By Michael Warren
Fox News reports that the Council on American-Islamic Relations has asked a chapter in California to stop using a provocative propaganda poster:
The poster, which appeared on the website of CAIR's California chapter, features a sinister-looking FBI agent with the headlines "Build a Wall of Resistance" and "Don't Talk to the FBI." The poster was designed in the late 1970s or early 1980s and has been reproduced by various groups and activists since then in response to alleged harassment by the FBI and to protest grand jury subpoenas.
"I think it's subject to misinterpretation," spokesman Ibrahim Hooper told Fox News Radio when speaking about the poster. "We decided out of extreme caution to take it down."
The poster was promoting a conference called "FBI Raids and Grand Jury Subpoenas: Know Your Rights and Defend Our Communities." The keynote speaker is Hatem Abudayyeh, identified by CAIR as an activist and Palestinian community leader whose home was allegedly raided by federal agents in September.
The conference is scheduled for Feb. 9 at the East Side Cultural Center in Oakland.
Hooper conceded the poster "crosses the line," but refused to renounce the artwork and blamed critics for fomenting what he called a manufactured controversy.

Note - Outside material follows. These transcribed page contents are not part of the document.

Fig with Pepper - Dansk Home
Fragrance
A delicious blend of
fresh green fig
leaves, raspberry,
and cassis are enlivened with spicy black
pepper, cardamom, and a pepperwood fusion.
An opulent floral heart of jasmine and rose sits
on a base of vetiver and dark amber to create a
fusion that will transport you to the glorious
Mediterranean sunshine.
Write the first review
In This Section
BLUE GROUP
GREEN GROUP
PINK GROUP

New York Republican Pete King told THE WEEKLY STANDARD this afternoon that the poster is "disgraceful" and that CAIR's response to it doesn't go far enough. CAIR should have condemned the poster, King said, as he dismissed CAIR spokesman Ibrahim Hooper's explanation that the poster is "subject to misinterpretation" and that it was taken down out of "extreme caution. "To me, it's clearly wrong, and they should say so," King said. "They should have been full speed ahead on this."
The New York Times reported earlier this week that King, as the new chairman of the House Homeland Security Committee, will be investigating the radicalization of certain American Muslim organizations and concerns from law enforcement officials that leaders of such groups are sometimes uncooperative. "[This poster] goes right to the essence of the matter," King told TWS.